I’m not usually one to sound an alarm, but I did want to give everyone a quick heads up about what the government-proposed mandatory spending reductions, also known as sequestration, could mean for families seeking financial aid in 2013.  

According to a report released Friday (9/14/12) by the White House’s Office of Management and Budget, aside from the Pell Grant (which is still protected from the cuts — at least for fiscal year 2013), other federal financial aid programs would be cut by 7.6 percent across the board.  This includes the Supplemental Educational Opportunity Grant and federal work-study.  And if that wasn’t bad enough, the cuts would increase student loan origination fees.

Please note that these cuts will go into affect on January 1st — and thus will impact this cycle of financial aid — but only if Congress does not agree on a long-term plan to reduce the deficit by the end of the year.  That said, at this point, it’s the uncertainty of whether this will happen or not, that is causing problems (albeit, unintended ones) for families with students applying to college this year.  Although all sides want to reach a deal to avert the cuts, many experts predict that to be unlikely at least until after the election — and probably not before January, AFTER the cuts have already taken effect — and AFTER schools begin accepting student’s financial aid applications.

As many of you know, the financial aid process rewards the ‘early bird’ and often doles out the more favorable awards on a first-come, first-served basis.  With all the uncertainty surrounding the funding pool, I am bracing for an even more competitive process this year… one in which funding levels remain uncertain at best, and are considerably reduced, at worst.  Needless to say, I’m getting a head start and will begin preparing my clients next month.

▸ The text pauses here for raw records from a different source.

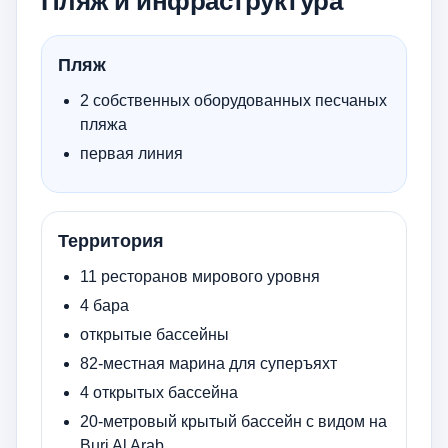
Пляж и инфраструктура
Пляж
2 собственных оборудованных песчаных
пляжа
первая линия
Территория
11 ресторанов мирового уровня
4 бара
открытые бассейны
82-местная марина для суперъяхт
4 открытых бассейна
20-метровый крытый бассейн с видом на
Burj Al Arab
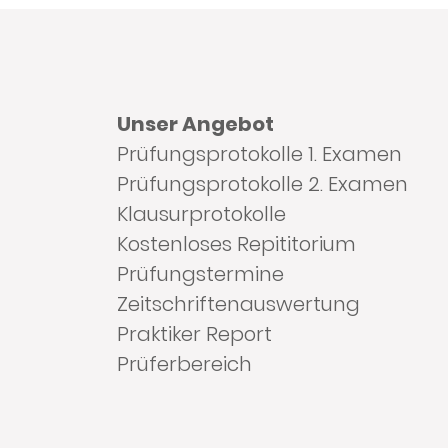
Unser Angebot
Prüfungsprotokolle 1. Examen
Prüfungsprotokolle 2. Examen
Klausurprotokolle
Kostenloses Repititorium
Prüfungstermine
Zeitschriftenauswertung
Praktiker Report
Prüferbereich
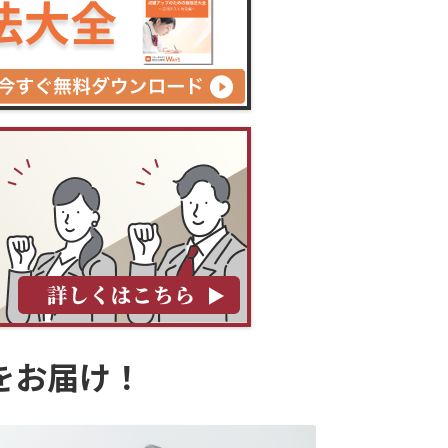
をお届け！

To make sure that you get your fair share (and remember, all families should apply for financial aid regardless of whether they think or have been told they won’t qualify), you should have your funding plan in place prior to the end of the year – -and ideally before December 1st.  To do so, you must first learn what your going to be expected (by the government & the school) to contribute to your child’s education.  This is called your Expected Family Contribution (EFC) and it is derived from your responses to questions on the FAFSA (Free Application for Federal Student Aid) and is the result of a formula based on Department of Education regulations.  It’s important to note two things about your EFC: 1. you probably won’t like it – I’ve seen families with Adjusted Gross Incomes below $60,000 with initial EFC’s that were higher than $60,000;  and 2.  there are legal and ethical strategies that can and should reduce your EFC… some by as much 30-40%.